Diabetes Care. 2009 Mar;32(3):410-5. doi: 10.2337/dc08-1422. Epub 2008 Dec 15.
The purpose of this study was to compare prevalence and risk factors for diabetic retinopathy among U.K. residents of South Asian or white European ethnicity.
This was a community-based cross-sectional study involving 10 general practices; 1,035 patients with type 2 diabetes were studied: 421 of South Asian and 614 of white European ethnicity. Diabetic retinopathy, sight-threatening retinopathy, maculopathy, and previous laser photocoagulation therapy were assessed after grading of retinal photographs. Data were collected on risk factors including age, duration, and treatment of diabetes, blood pressures, serum total cholesterol, and A1C.
Patients of South Asian ethnicity had significantly higher systolic (144 vs. 137 mmHg, P < 0.0001) and diastolic (84 vs. 74 mmHg, P < 0.0001) blood pressure, A1C (7.9 vs. 7.5%, P < 0.0001), and total cholesterol (4.5 vs. 4.2 mmol/l, P < 0.0001). Diabetic retinopathy was detected in 414 (40%) patients (189 South Asian [45%] versus 225 white European [37%]; P = 0.0078). Sight-threatening retinopathy was detected in 142 (14%) patients (68 South Asian [16%] versus 74 white European [12%]; P = 0.0597). After adjustment for confounders, there were significantly elevated risks of any retinopathy and maculopathy for South Asian versus white European patients.

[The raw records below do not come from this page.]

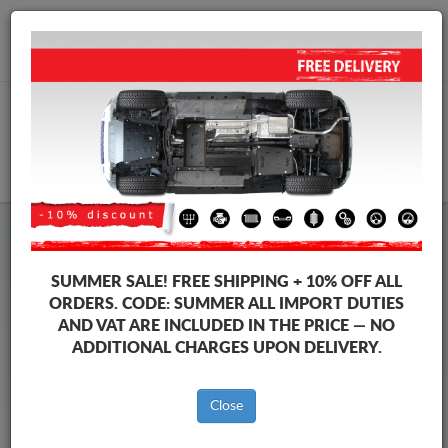
+40 754 514 916
info@sump-guard.co.uk
CART
Steel Engine Sump Guard Peugeot
Steel Engine Sump Guard Peugeot 3008
SUMMER SALE!
FREE SHIPPING + 10% OFF ALL
Brands
Brands
ORDERS. CODE:
SUMMER
ALL IMPORT DUTIES
AND VAT ARE INCLUDED IN THE PRICE — NO
ADDITIONAL CHARGES UPON DELIVERY.
Back to catalog
Close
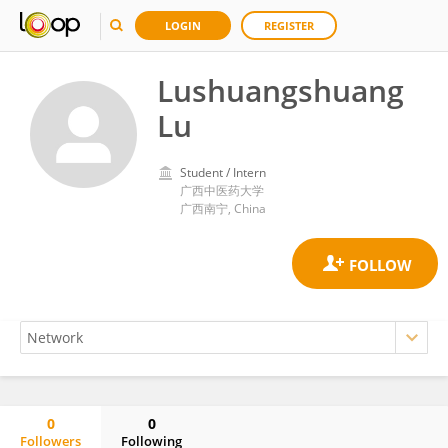
LOGIN
REGISTER
Lushuangshuang
Lu
Student / Intern
广西中医药大学
广西南宁, China
0
0
Followers
Following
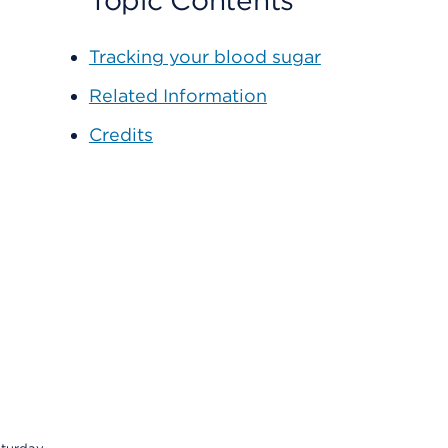
Topic Contents
Tracking your blood sugar
Related Information
Credits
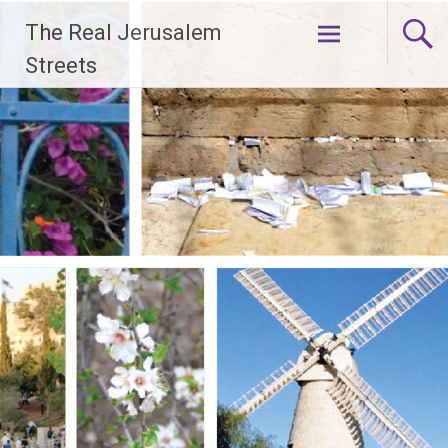
Skip
The Real Jerusalem
to
content
Streets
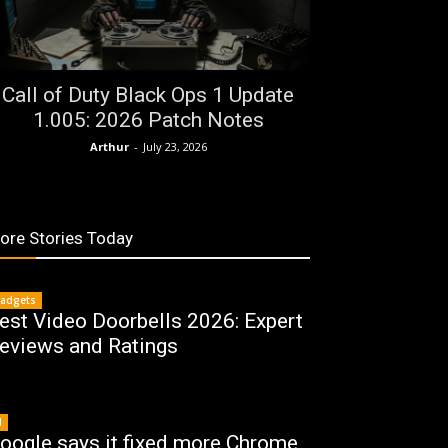
Call of Duty Black Ops 1 Update
1.005: 2026 Patch Notes
Arthur
-
July 23, 2026
ore Stories Today
adgets
est Video Doorbells 2026: Expert
eviews and Ratings
I
oogle says it fixed more Chrome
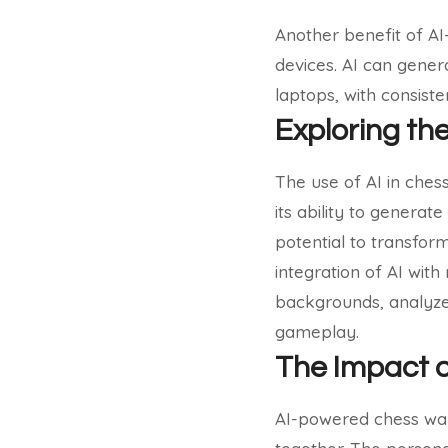
Another benefit of AI-
devices. AI can gener
laptops, with consist
Exploring th
The use of AI in chess 
its ability to generat
potential to transfor
integration of AI wit
backgrounds, analyze 
gameplay.
The Impact 
AI-powered chess wal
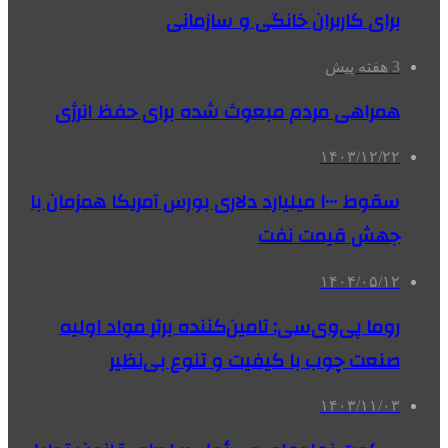
برای کاربران خانگی و سازمانی
3 هفته پیش
همراهی مردم مبعوث شده برای حفظ انرژی
۱۴۰۳/۱۲/۲۲
سقوط ۱۰۰۰ میلیارد دلاری بورس آمریکا همزمان با
جهش قیمت نفت
۱۴۰۴/۰۵/۱۲
روما پی‌وی‌سی: تامین‌کننده برتر مواد اولیه
صنعت چوب با کیفیت و تنوع بی‌نظیر
۱۴۰۳/۱۱/۰۳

Patients of South Asian ethnicity had a significantly higher prevalence of diabetic retinopathy and maculopathy, with significantly elevated systolic and diastolic blood pressure, A1C, and total cholesterol; lower attained age; and younger age at diagnosis. Earlier onset of disease and higher levels of modifiable risk factors make early detection of diabetes, annual referral for retinal screening, and intensive risk factor control key elements in addressing this health inequality.
本研究旨在比较英国南亚裔和白人欧洲裔居民糖尿病视网膜病变的患病率及危险因素。
这是一项基于社区的横断面研究,涉及10家普通诊所;对1035例2型糖尿病患者进行了研究,其中南亚裔421例,白人欧洲裔614例。在对视网膜照片进行分级后,评估糖尿病视网膜病变、威胁视力的视网膜病变、黄斑病变以及既往激光光凝治疗情况。收集了包括年龄、糖尿病病程及治疗情况、血压、血清总胆固醇和糖化血红蛋白(A1C)等危险因素的数据。
南亚裔患者的收缩压(144 vs. 137 mmHg,P < 0.0001)和舒张压(84 vs. 74 mmHg,P < 0.0001)、A1C(7.9 vs. 7.5%,P < 0.0001)以及总胆固醇(4.5 vs. 4.2 mmol/l,P < 0.0001)显著更高。414例(40%)患者检测出糖尿病视网膜病变(南亚裔189例[45%],白人欧洲裔225例[37%];P = 0.0078)。142例(14%)患者检测出威胁视力的视网膜病变(南亚裔68例[16%],白人欧洲裔74例[12%];P = 0.0597)。在对混杂因素进行调整后,南亚裔患者发生任何视网膜病变和黄斑病变的风险显著高于白人欧洲裔患者。
南亚裔患者糖尿病视网膜病变和黄斑病变的患病率显著更高,收缩压和舒张压、A1C及总胆固醇水平显著升高;达到的年龄更低,诊断时年龄更小。疾病的早发和可改变危险因素的较高水平使得早期发现糖尿病、每年转诊进行视网膜筛查以及强化危险因素控制成为解决这一健康不平等问题的关键要素。